Support Vector Machines (SVM) Explained
Learn how SVMs find the optimal boundary between classes and when to use them.
Support Vector Machines (SVM) Explained
SVM finds the best line (or hyperplane) that separates your classes with the maximum margin. It's elegant math that works surprisingly well.
The Core Idea
Imagine plotting two classes of points. Many lines could separate them. SVM finds the one that:
- Correctly separates classes
- Maximizes distance to nearest points
The nearest points are called "support vectors" - they support (define) the decision boundary.
Visual Intuition
Class A: ●
Class B: ○
● ● ○ ○
● ● | ○ ○
● | ←margin→ ○
● ● | ○ ○
|
Support vectors touch the margin
Implementation
from sklearn.svm import SVC
from sklearn.preprocessing import StandardScaler
from sklearn.pipeline import Pipeline
# SVM needs scaled features!
svm_pipeline = Pipeline([
('scaler', StandardScaler()),
('svm', SVC(kernel='rbf', C=1.0))
])
svm_pipeline.fit(X_train, y_train)
accuracy = svm_pipeline.score(X_test, y_test)
The Kernel Trick
What if data isn't linearly separable? Kernels transform data to higher dimensions where it becomes separable.
Common Kernels:
| Kernel | Use Case |
|---|---|
| linear | Linearly separable data |
| rbf (default) | Most problems, non-linear |
| poly | Polynomial relationships |
# Linear kernel - faster for high-dimensional data
SVC(kernel='linear')
# RBF kernel - default, handles non-linear
SVC(kernel='rbf', gamma='scale')
# Polynomial kernel
SVC(kernel='poly', degree=3)
Key Parameters
C (Regularization):
- High C: Tries to classify all points correctly (risk of overfitting)

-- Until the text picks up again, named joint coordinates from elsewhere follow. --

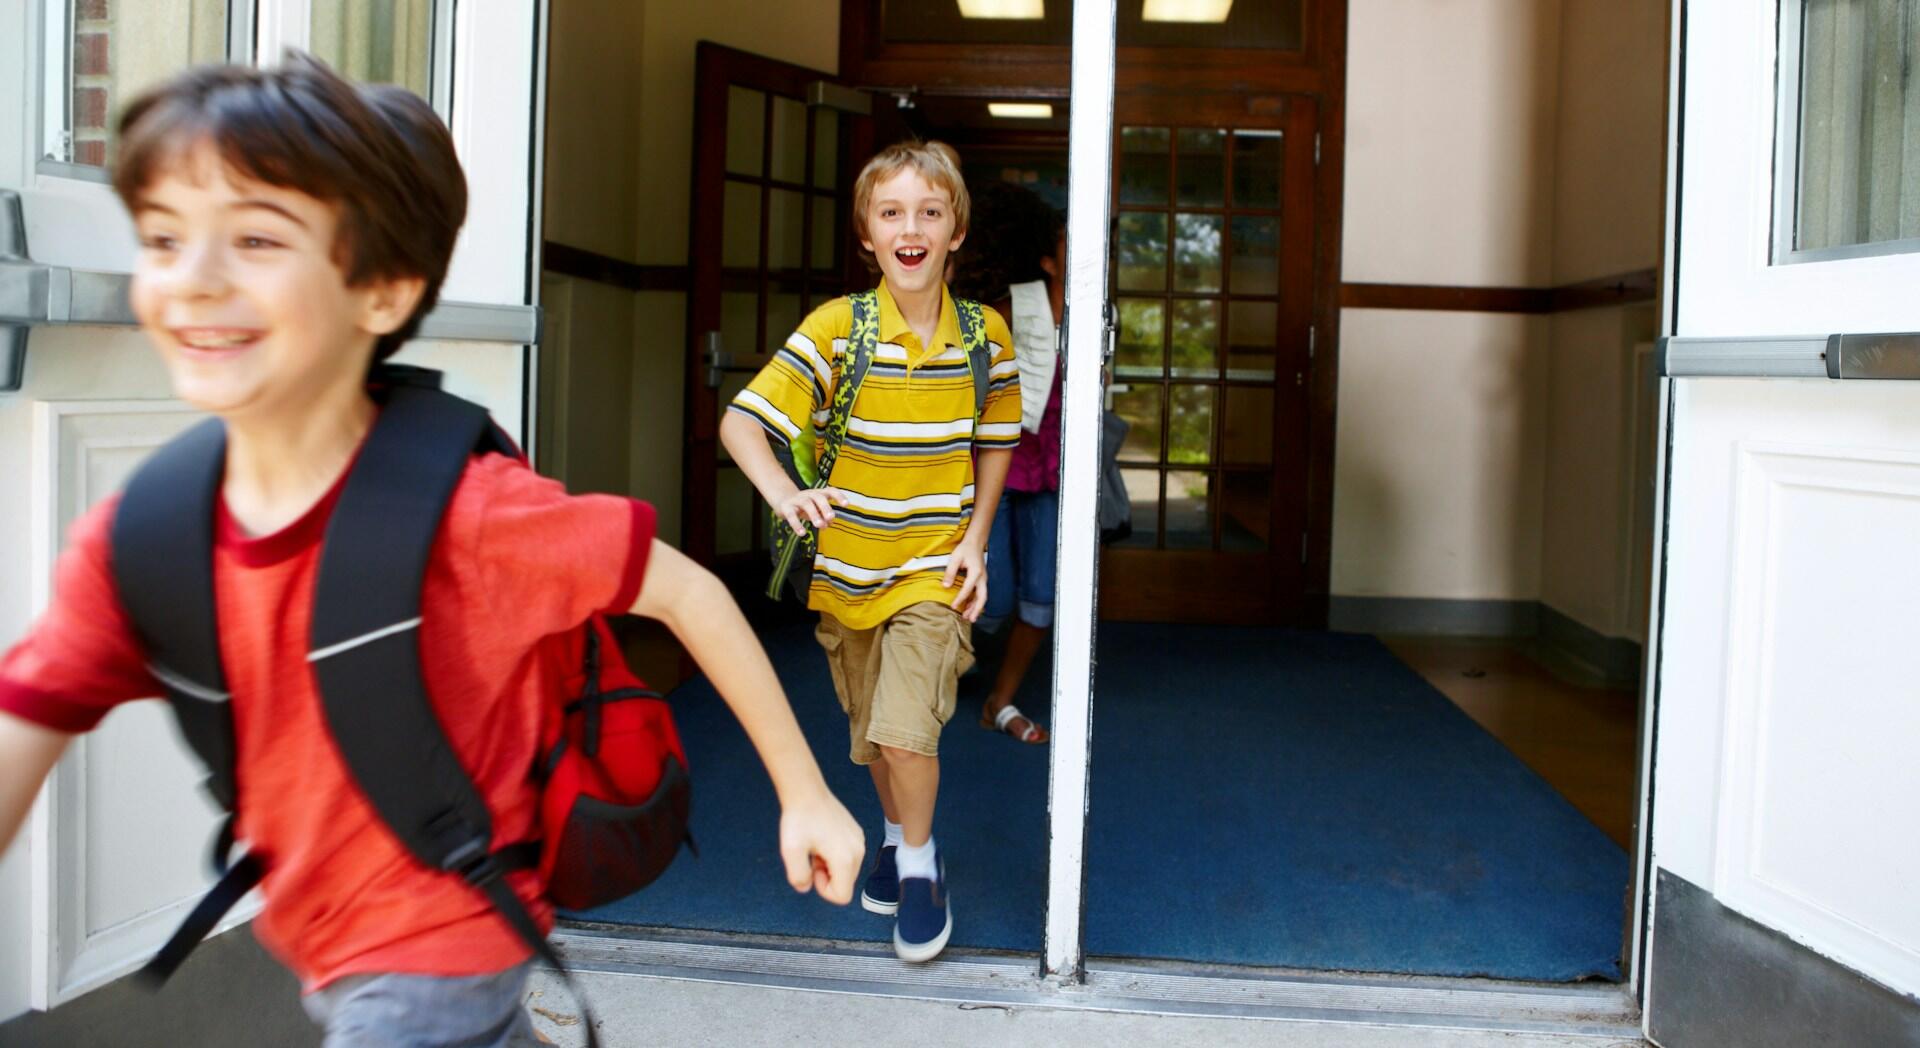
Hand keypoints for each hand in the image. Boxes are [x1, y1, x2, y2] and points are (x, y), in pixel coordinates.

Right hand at [776, 487, 847, 535]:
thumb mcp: (816, 511)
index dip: (839, 496)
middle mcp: (809, 494)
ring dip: (814, 514)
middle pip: (819, 497)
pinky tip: (802, 533)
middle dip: (826, 507)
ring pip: (807, 504)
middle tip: (831, 517)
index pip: (830, 491)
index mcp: (819, 494)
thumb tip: (830, 523)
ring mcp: (797, 500)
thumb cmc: (805, 507)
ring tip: (819, 525)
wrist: (783, 501)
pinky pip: (791, 515)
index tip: (846, 504)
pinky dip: (796, 524)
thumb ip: (824, 516)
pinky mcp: (786, 507)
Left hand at [778, 787, 864, 904]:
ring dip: (830, 866)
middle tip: (812, 857)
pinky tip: (822, 839)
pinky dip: (835, 855)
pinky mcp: (857, 833)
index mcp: (845, 859)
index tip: (812, 870)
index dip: (823, 890)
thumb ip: (798, 877)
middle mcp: (858, 851)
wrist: (806, 792)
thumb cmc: (798, 820)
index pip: (842, 896)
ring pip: (848, 871)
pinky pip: (849, 856)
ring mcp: (860, 841)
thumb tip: (806, 886)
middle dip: (827, 878)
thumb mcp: (790, 852)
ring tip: (816, 847)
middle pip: (846, 884)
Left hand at [943, 539, 987, 621]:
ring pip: (982, 597)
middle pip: (982, 597)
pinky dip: (975, 602)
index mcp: (976, 572)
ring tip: (968, 618)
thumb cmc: (965, 549)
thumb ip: (950, 572)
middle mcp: (982, 578)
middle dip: (976, 609)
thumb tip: (945, 587)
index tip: (953, 606)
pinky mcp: (981, 581)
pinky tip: (968, 608)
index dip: (960, 599)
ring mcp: (983, 580)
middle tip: (970, 620)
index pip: (968, 589)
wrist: (975, 543)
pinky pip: (980, 594)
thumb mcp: (955, 558)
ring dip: (976, 608)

- Low C: Allows some misclassification (smoother boundary)
gamma (for RBF kernel):
- High gamma: Points must be close to affect boundary (complex boundary)
- Low gamma: Points far away still matter (simpler boundary)
When to Use SVM
Works well for:
- Binary classification
- Small to medium datasets
- High-dimensional data (text classification)
- When you need a clear margin
Not ideal for:
- Large datasets (slow training)
- Multi-class problems (needs workarounds)
- When probability estimates are needed
- Noisy data with overlapping classes
Important: Scale Your Features!
SVM is sensitive to feature scales. Always standardize:
from sklearn.preprocessing import StandardScaler
scaler = StandardScaler()
X_train_scaled = scaler.fit_transform(X_train)
X_test_scaled = scaler.transform(X_test)
Key Takeaway
SVM finds the optimal boundary with maximum margin. Use RBF kernel as default, always scale your features, and tune C for the bias-variance tradeoff. Great for smaller datasets with clear separation, but consider tree-based methods for large tabular data.